Pillar 2. Industrial capacity & investment, made in the EU: From labs to real-world impact
The EU should provide long-term support for quantum communications and computing through public–private investment schemes, including industry-led consortia, simplified IPCEIs, and strategic security bonds. Funding must extend beyond R&D to cover pilots, testing, certification, and the deployment of secure quantum infrastructures, as existing co-financing models are often inadequate for high-capital technologies.
The Quantum Act should therefore allow higher aid intensities, following precedents such as broadband rollouts, and establish dedicated programs (e.g aligned with EuroQCI), with increased public co-financing for cost-intensive infrastructure. Incentives for adoption and coordinated, innovation-driven public procurement prioritising European technologies are also essential to strengthen Europe’s digital sovereignty, secure communications, and digital autonomy.

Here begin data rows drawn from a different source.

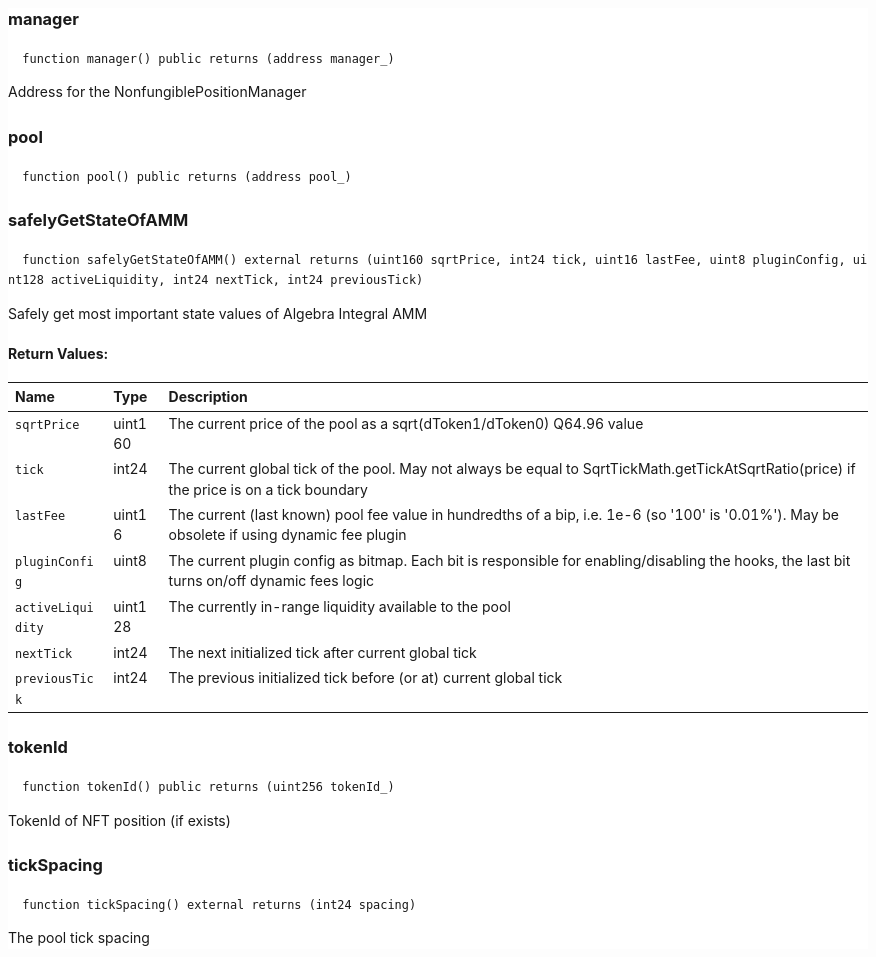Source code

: 

### manager
```solidity
  function manager() public returns (address manager_)
```
Address for the NonfungiblePositionManager



### pool
```solidity
  function pool() public returns (address pool_)
```




### safelyGetStateOfAMM
```solidity
  function safelyGetStateOfAMM() external returns (uint160 sqrtPrice, int24 tick, uint16 lastFee, uint8 pluginConfig, uint128 activeLiquidity, int24 nextTick, int24 previousTick)
```
Safely get most important state values of Algebra Integral AMM



#### Return Values:
| Name                           | Type          | Description                                                                  |
| :----------------------------- | :------------ | :--------------------------------------------------------------------------- |
| `sqrtPrice` | uint160 | The current price of the pool as a sqrt(dToken1/dToken0) Q64.96 value |
| `tick` | int24 | The current global tick of the pool. May not always be equal to SqrtTickMath.getTickAtSqrtRatio(price) if the price is on a tick boundary |
| `lastFee` | uint16 | The current (last known) pool fee value in hundredths of a bip, i.e. 1e-6 (so '100' is '0.01%'). May be obsolete if using dynamic fee plugin |
| `pluginConfig` | uint8 | The current plugin config as bitmap. Each bit is responsible for enabling/disabling the hooks, the last bit turns on/off dynamic fees logic |
| `activeLiquidity` | uint128 |  The currently in-range liquidity available to the pool |
| `nextTick` | int24 | The next initialized tick after current global tick |
| `previousTick` | int24 | The previous initialized tick before (or at) current global tick |

### tokenId
```solidity
  function tokenId() public returns (uint256 tokenId_)
```
TokenId of NFT position (if exists)



### tickSpacing
```solidity
  function tickSpacing() external returns (int24 spacing)
```
The pool tick spacing
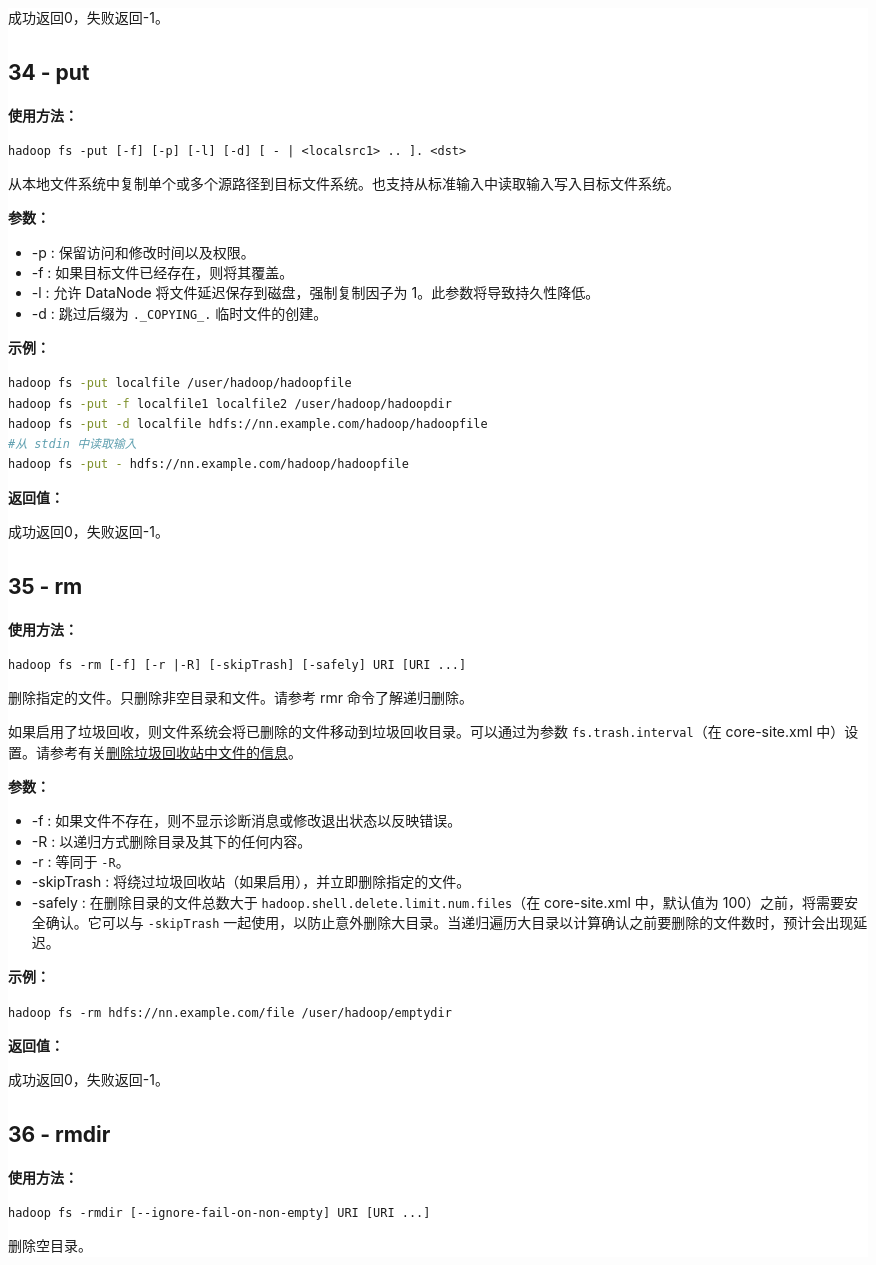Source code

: 成功返回0，失败返回-1。

## 34 - put
**使用方法：**
```
hadoop fs -put [-f] [-p] [-l] [-d] [ - | <localsrc1> .. ]. <dst>
```
从本地文件系统中复制单个或多个源路径到目标文件系统。也支持从标准输入中读取输入写入目标文件系统。

**参数：**
- -p : 保留访问和修改时间以及权限。
- -f : 如果目标文件已经存在，则将其覆盖。
- -l : 允许 DataNode 将文件延迟保存到磁盘，强制复制因子为 1。此参数将导致持久性降低。
- -d : 跳过后缀为 `._COPYING_.` 临时文件的创建。

**示例：**
```bash
hadoop fs -put localfile /user/hadoop/hadoopfile
hadoop fs -put -f localfile1 localfile2 /user/hadoop/hadoopdir
hadoop fs -put -d localfile hdfs://nn.example.com/hadoop/hadoopfile
#从 stdin 中读取输入
hadoop fs -put - hdfs://nn.example.com/hadoop/hadoopfile
```
**返回值：**

成功返回0，失败返回-1。

## 35 - rm
**使用方法：**
```
hadoop fs -rm [-f] [-r |-R] [-skipTrash] [-safely] URI [URI ...]
```
删除指定的文件。只删除非空目录和文件。请参考 rmr 命令了解递归删除。

如果启用了垃圾回收，则文件系统会将已删除的文件移动到垃圾回收目录。可以通过为参数 `fs.trash.interval`（在 core-site.xml 中）设置。请参考有关[删除垃圾回收站中文件的信息](http://hadoop.apache.org/docs/r3.3.0/hadoop-project-dist/hadoop-common/FileSystemShell.html#expunge)。

**参数：**
- -f : 如果文件不存在，则不显示诊断消息或修改退出状态以反映错误。
- -R : 以递归方式删除目录及其下的任何内容。
- -r : 等同于 `-R`。
- -skipTrash : 将绕过垃圾回收站（如果启用），并立即删除指定的文件。
- -safely : 在删除目录的文件总数大于 `hadoop.shell.delete.limit.num.files`（在 core-site.xml 中，默认值为 100）之前，将需要安全确认。它可以与 `-skipTrash` 一起使用，以防止意外删除大目录。当递归遍历大目录以计算确认之前要删除的文件数时，预计会出现延迟。

**示例：**
```
hadoop fs -rm hdfs://nn.example.com/file /user/hadoop/emptydir
```
**返回值：**

成功返回0，失败返回-1。

## 36 - rmdir
**使用方法：**
```
hadoop fs -rmdir [--ignore-fail-on-non-empty] URI [URI ...]
```
删除空目录。

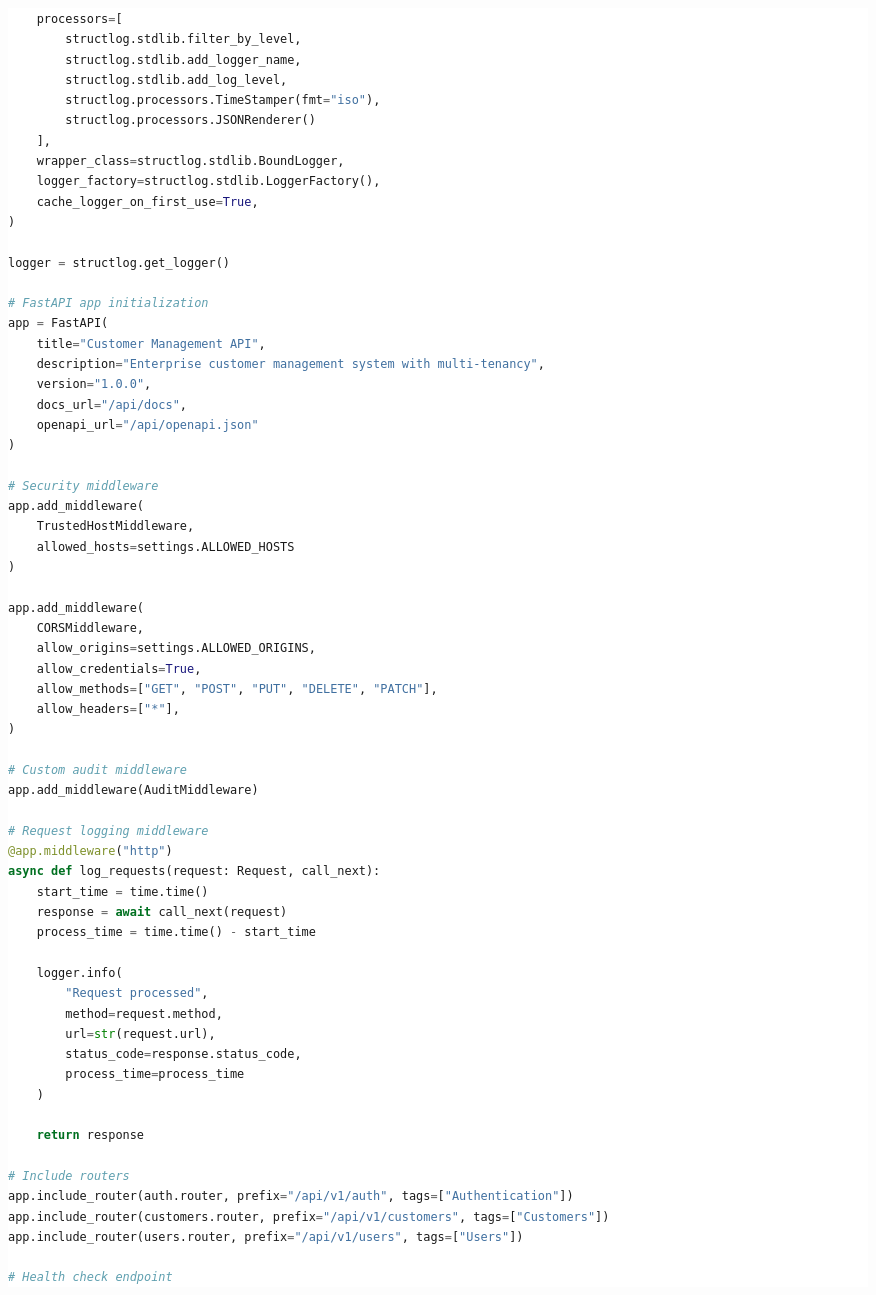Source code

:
 ```python
    processors=[
        structlog.stdlib.filter_by_level,
        structlog.stdlib.add_logger_name,
        structlog.stdlib.add_log_level,
        structlog.processors.TimeStamper(fmt="iso"),
        structlog.processors.JSONRenderer()
    ],
    wrapper_class=structlog.stdlib.BoundLogger,
    logger_factory=structlog.stdlib.LoggerFactory(),
    cache_logger_on_first_use=True,
)

logger = structlog.get_logger()

# FastAPI app initialization
app = FastAPI(
    title="Customer Management API",
    description="Enterprise customer management system with multi-tenancy",
    version="1.0.0",
    docs_url="/api/docs",
    openapi_url="/api/openapi.json"
)

# Security middleware
app.add_middleware(
    TrustedHostMiddleware, 
    allowed_hosts=settings.ALLOWED_HOSTS
)

app.add_middleware(
    CORSMiddleware,
    allow_origins=settings.ALLOWED_ORIGINS,
    allow_credentials=True,
    allow_methods=["GET", "POST", "PUT", "DELETE", "PATCH"],
    allow_headers=["*"],
)

# Custom audit middleware
app.add_middleware(AuditMiddleware)

# Request logging middleware
@app.middleware("http")
async def log_requests(request: Request, call_next):
    start_time = time.time()
    response = await call_next(request)
    process_time = time.time() - start_time
    
    logger.info(
        "Request processed",
        method=request.method,
        url=str(request.url),
        status_code=response.status_code,
        process_time=process_time
    )
    
    return response

# Include routers
app.include_router(auth.router, prefix="/api/v1/auth", tags=["Authentication"])
app.include_router(customers.router, prefix="/api/v1/customers", tags=["Customers"])
app.include_router(users.router, prefix="/api/v1/users", tags=["Users"])

# Health check endpoint
```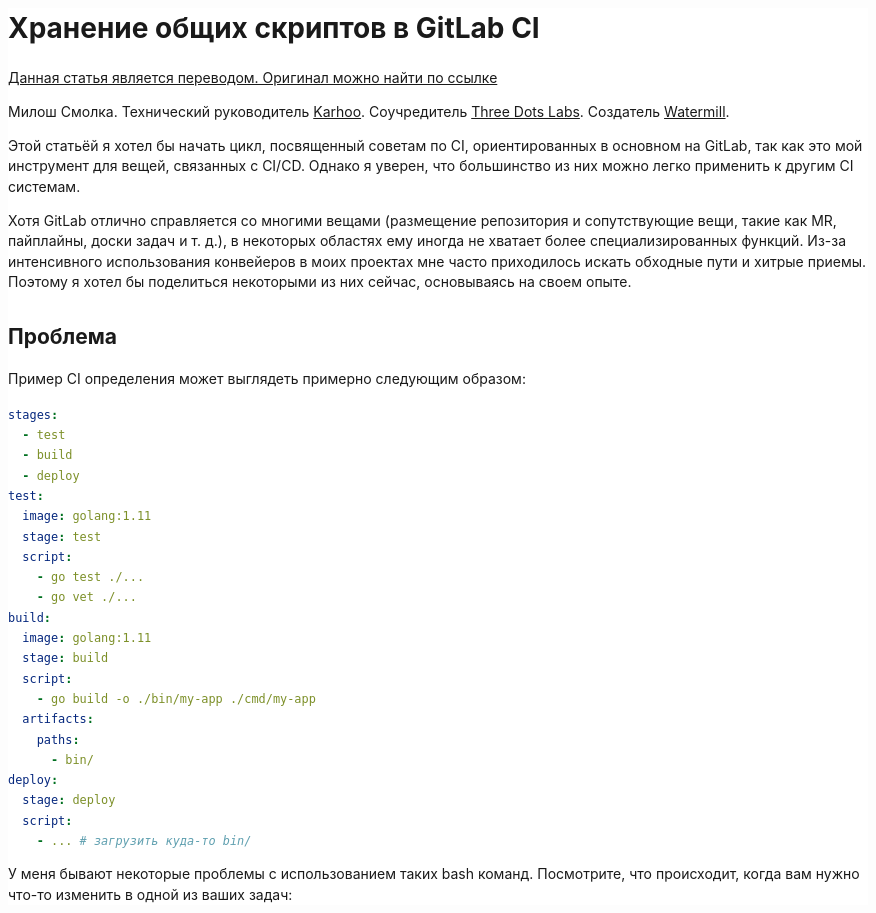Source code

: # Хранение общих скриптов в GitLab CI

[Данная статья является переводом. Оригинал можно найти по ссылке](https://threedots.tech/post/keeping-common-scripts-in-gitlab-ci/)

Милош Смолка. Технический руководитель [Karhoo](https://www.karhoo.com/). Соучредитель
[Three Dots Labs](https://threedotslabs.com/). Создатель [Watermill](https://github.com/ThreeDotsLabs/watermill).

Этой статьёй я хотел бы начать цикл, посвященный советам по CI, ориентированных 
в основном на GitLab, так как это мой инструмент для вещей, связанных с CI/CD.
Однако я уверен, что большинство из них можно легко применить к другим CI 
системам.

Хотя GitLab отлично справляется со многими вещами (размещение репозитория и 
сопутствующие вещи, такие как MR, пайплайны, доски задач и т. д.), в некоторых 
областях ему иногда не хватает более специализированных функций. Из-за 
интенсивного использования конвейеров в моих проектах мне часто приходилось 
искать обходные пути и хитрые приемы. Поэтому я хотел бы поделиться некоторыми 
из них сейчас, основываясь на своем опыте.

## Проблема

Пример CI определения может выглядеть примерно следующим образом:

```yml
stages:
  - test
  - build
  - deploy
test:
  image: golang:1.11
  stage: test
  script:
    - go test ./...
    - go vet ./...
build:
  image: golang:1.11
  stage: build
  script:
    - go build -o ./bin/my-app ./cmd/my-app
  artifacts:
    paths:
      - bin/
deploy:
  stage: deploy
  script:
    - ... # загрузить куда-то bin/
```

У меня бывают некоторые проблемы с использованием таких bash команд. Посмотрите, 
что происходит, когда вам нужно что-то изменить в одной из ваших задач:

Pillar 3. Supply-chain resilience & governance and skills
The EU should support European quantum-safe infrastructures, computing, resilient communications, and sensing, while securing critical components. Quantum-safe deployment must be interoperable at EU level, and the Quantum Act should cover both quantum and enabling technologies such as post-quantum cryptography (PQC).
Standardisation, European-owned IP, and fair licensing are essential to a competitive and sovereign ecosystem, alongside strong participation in global standards bodies. Skills and talent should be a horizontal priority, with sustained support for training, reskilling, and specialised expertise, particularly in post-quantum security.
The Role of Industry: Telefónica as a Trusted Partner
Telefónica’s early engagement in quantum technologies positions it at the forefront of preparing for both the risks and opportunities of the quantum era. Telefónica has established a dedicated Centre of Excellence for quantum technologies. The company is already making strides towards quantum-safe networks and services by integrating an additional layer of protection through quantum-resistant technologies, combining traditional cryptographic methods with post-quantum cryptography (PQC).
Going beyond the lab, Telefónica is also advancing future technologies such as Quantum Key Distribution (QKD), having deployed them operationally within the EuroQCI network, to accelerate their maturity. And Telefónica has recently launched ‘Interconexión CPDs’, Spain’s first data-centre communications service secured with post-quantum cryptography and supporting quantum key distribution (QKD) technology.
Overall, Telefónica works closely with a broad range of third-party partners, integrating them into a robust quantum ecosystem. For example, several use cases were showcased at MWC25, including partnerships with quantum computing manufacturers and a range of collaborations, such as with the Provincial Council of Biscay.
From strategy to growth: A holistic vision for Europe’s quantum future
The Quantum Act is a test of Europe’s capacity to respond strategically to technological disruption. Its success will depend less on ambition than on pragmatic organisational and financial design. By adopting a holistic approach, integrating quantum and related technologies, aligning with post-quantum cryptography roadmaps, and closing the gap between research and deployment, Europe can turn quantum risk into opportunity. Aligning funding with deployment realities, using innovative financing, and leveraging public procurement will be key to moving from strategy to growth.
Ultimately, security, resilience, and competitiveness are inseparable. The Quantum Act can ensure that quantum and cryptographic technologies are not only developed in Europe, but also deployed, scaled, and monetised, strengthening Europe’s sovereignty and competitiveness.